Love My Way, airing a few years later on pay TV, was its more complex, richer and ultimately more satisfying older sibling, focusing on complex family structures, both traditional and patched together, of a group of thirtysomethings in Sydney. Karvan also co-produced and wrote much of the series, describing it as “rawer and darker” than its predecessor. Love My Way also contained some of the best Australian acting talent ever assembled – Karvan, Sam Worthington, Dan Wyllie, Asher Keddie, Brendan Cowell, Lynette Curran and Max Cullen – and it looked beautiful and sounded real. (Although the first episode, in which Karvan’s character gets drunk at the Walkley awards and goes home with an ill-chosen colleague, was perhaps more real for some of us than others.)

The third in the triptych, Tangle, brought the action back to Melbourne and focused on fortysomething adults and their teen children.

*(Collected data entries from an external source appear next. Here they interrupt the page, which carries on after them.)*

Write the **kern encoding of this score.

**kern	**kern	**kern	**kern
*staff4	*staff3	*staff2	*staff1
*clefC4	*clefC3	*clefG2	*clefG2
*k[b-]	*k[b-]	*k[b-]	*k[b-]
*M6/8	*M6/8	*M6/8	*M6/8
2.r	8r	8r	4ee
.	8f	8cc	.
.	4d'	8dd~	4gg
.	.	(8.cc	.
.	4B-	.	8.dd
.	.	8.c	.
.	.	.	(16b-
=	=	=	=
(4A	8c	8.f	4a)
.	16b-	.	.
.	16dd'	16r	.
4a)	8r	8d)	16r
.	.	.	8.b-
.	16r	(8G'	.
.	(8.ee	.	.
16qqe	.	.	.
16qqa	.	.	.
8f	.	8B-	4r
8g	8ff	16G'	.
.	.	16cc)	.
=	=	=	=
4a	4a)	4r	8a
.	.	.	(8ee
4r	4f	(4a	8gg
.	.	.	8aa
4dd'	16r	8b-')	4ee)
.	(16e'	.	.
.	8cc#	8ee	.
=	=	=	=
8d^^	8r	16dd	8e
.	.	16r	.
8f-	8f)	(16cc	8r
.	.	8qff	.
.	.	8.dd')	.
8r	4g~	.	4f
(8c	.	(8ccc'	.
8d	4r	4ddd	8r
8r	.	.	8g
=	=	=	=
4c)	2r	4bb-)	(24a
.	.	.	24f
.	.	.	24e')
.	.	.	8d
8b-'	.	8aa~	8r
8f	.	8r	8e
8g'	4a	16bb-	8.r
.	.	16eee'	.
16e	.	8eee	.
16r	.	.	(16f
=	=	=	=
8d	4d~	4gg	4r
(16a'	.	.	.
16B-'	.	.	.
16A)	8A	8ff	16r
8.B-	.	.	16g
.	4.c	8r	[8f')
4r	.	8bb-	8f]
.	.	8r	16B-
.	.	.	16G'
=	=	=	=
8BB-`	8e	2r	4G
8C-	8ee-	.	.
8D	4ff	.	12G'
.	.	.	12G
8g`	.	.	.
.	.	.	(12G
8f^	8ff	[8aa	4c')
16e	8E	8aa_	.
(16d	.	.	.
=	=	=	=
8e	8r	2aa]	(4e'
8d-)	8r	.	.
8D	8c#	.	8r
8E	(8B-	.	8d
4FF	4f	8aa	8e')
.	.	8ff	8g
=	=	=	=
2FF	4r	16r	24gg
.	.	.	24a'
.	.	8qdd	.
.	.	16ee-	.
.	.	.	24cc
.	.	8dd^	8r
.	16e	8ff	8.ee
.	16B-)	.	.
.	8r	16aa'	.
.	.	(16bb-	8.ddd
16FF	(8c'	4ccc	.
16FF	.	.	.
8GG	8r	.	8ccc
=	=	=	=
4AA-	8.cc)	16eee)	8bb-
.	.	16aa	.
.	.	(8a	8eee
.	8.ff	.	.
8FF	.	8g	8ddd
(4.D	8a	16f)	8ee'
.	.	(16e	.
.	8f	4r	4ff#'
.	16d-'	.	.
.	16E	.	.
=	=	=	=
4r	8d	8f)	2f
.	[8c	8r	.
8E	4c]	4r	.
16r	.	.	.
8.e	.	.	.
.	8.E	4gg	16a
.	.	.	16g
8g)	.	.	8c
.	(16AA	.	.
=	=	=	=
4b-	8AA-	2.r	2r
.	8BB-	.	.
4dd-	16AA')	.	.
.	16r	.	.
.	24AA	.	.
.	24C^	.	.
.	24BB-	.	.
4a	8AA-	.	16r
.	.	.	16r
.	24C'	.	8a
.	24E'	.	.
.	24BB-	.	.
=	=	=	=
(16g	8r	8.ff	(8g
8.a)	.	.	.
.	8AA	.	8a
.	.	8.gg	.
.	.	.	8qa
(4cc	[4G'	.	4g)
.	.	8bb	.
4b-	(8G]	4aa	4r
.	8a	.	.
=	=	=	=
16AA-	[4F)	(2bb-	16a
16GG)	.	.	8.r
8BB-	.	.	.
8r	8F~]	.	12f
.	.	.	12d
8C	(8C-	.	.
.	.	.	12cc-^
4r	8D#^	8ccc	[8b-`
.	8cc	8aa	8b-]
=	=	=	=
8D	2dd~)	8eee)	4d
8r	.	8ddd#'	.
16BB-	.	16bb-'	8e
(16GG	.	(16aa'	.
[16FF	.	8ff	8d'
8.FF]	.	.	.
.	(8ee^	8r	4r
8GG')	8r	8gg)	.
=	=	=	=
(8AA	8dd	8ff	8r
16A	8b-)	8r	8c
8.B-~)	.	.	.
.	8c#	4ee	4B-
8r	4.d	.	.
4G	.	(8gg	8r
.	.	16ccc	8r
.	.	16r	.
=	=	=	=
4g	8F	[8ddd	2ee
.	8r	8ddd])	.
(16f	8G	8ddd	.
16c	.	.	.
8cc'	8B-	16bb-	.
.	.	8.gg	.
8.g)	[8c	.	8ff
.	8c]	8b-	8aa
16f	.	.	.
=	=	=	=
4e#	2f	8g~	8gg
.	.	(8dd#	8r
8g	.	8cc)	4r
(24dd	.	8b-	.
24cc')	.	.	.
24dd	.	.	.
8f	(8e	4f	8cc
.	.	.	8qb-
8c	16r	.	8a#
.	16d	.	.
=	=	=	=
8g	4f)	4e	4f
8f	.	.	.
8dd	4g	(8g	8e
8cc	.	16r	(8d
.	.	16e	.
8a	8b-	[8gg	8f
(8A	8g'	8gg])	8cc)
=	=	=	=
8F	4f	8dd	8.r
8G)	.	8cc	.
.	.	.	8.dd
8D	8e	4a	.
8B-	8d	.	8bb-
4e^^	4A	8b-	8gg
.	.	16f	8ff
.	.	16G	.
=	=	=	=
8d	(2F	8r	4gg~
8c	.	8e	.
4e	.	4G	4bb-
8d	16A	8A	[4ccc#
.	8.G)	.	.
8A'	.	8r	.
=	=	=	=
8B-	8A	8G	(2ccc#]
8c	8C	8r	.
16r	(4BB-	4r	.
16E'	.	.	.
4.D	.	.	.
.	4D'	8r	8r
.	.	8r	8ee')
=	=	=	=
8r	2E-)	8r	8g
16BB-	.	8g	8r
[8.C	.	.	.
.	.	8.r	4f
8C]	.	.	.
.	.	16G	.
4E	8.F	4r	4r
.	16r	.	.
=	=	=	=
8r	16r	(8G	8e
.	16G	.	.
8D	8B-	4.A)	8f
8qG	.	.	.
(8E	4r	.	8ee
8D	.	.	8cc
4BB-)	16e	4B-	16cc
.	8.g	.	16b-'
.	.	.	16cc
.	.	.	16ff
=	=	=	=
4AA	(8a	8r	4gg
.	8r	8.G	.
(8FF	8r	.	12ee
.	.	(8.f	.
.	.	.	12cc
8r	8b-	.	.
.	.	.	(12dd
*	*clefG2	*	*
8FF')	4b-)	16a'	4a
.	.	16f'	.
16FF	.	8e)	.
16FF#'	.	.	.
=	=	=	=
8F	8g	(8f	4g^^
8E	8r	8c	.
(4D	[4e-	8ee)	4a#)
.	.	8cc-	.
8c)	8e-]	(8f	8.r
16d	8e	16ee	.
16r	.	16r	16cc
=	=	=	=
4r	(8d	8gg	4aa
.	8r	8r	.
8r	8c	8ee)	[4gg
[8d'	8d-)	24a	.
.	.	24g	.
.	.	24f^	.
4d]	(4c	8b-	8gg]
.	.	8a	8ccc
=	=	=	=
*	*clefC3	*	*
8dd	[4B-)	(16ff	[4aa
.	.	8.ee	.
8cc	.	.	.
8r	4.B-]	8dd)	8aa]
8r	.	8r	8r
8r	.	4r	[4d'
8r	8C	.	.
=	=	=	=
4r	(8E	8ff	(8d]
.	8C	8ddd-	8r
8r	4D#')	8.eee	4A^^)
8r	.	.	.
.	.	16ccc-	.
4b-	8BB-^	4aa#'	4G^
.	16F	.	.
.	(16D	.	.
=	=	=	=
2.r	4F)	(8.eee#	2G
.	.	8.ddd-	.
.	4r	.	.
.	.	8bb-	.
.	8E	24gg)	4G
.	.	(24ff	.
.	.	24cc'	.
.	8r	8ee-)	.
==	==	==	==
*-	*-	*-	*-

It lasted for three seasons, starring Justine Clarke, Catherine McClements, Ben Mendelsohn, Kat Stewart and Matt Day. Frequently described by critics as “dark” and “noirish”, once again the emphasis was on relationships, with strong writing, a top-shelf cast and memorable cinematography elevating it above others.

Tangle found its fan base, but it never quite captured the zeitgeist like The Secret Life of Us. That show has now shifted to 7Plus, and holds up well even two decades later. Many of the young leads – fresh faces at the time – are now Australian acting royalty. And the stories of finding your place in the world and working out what you want to do and who you want to be with, are universal – albeit with local flavour.

There is nostalgia too, for the pre-iPhone age. None of the characters sat scrolling through apps to find “the one”. Instead, sex, love and friendship was found in share houses or at work or in the bar. The mobile phones were massive, flatmates found through advertisements in the paper, and you got directions by carting around the Melways.

The show immediately became a classic, becoming wildly popular and netting critical acclaim. I remember DVD box sets being passed around groups of friends, many of whom still describe it as one of the best Australian shows ever made. That’s what I think, too. The Secret Life of Us showed us a side of ourselves we hadn’t seen much on the small screen before, and helped remind us that maybe our messy, complicated, unconventional lives and loves were OK after all.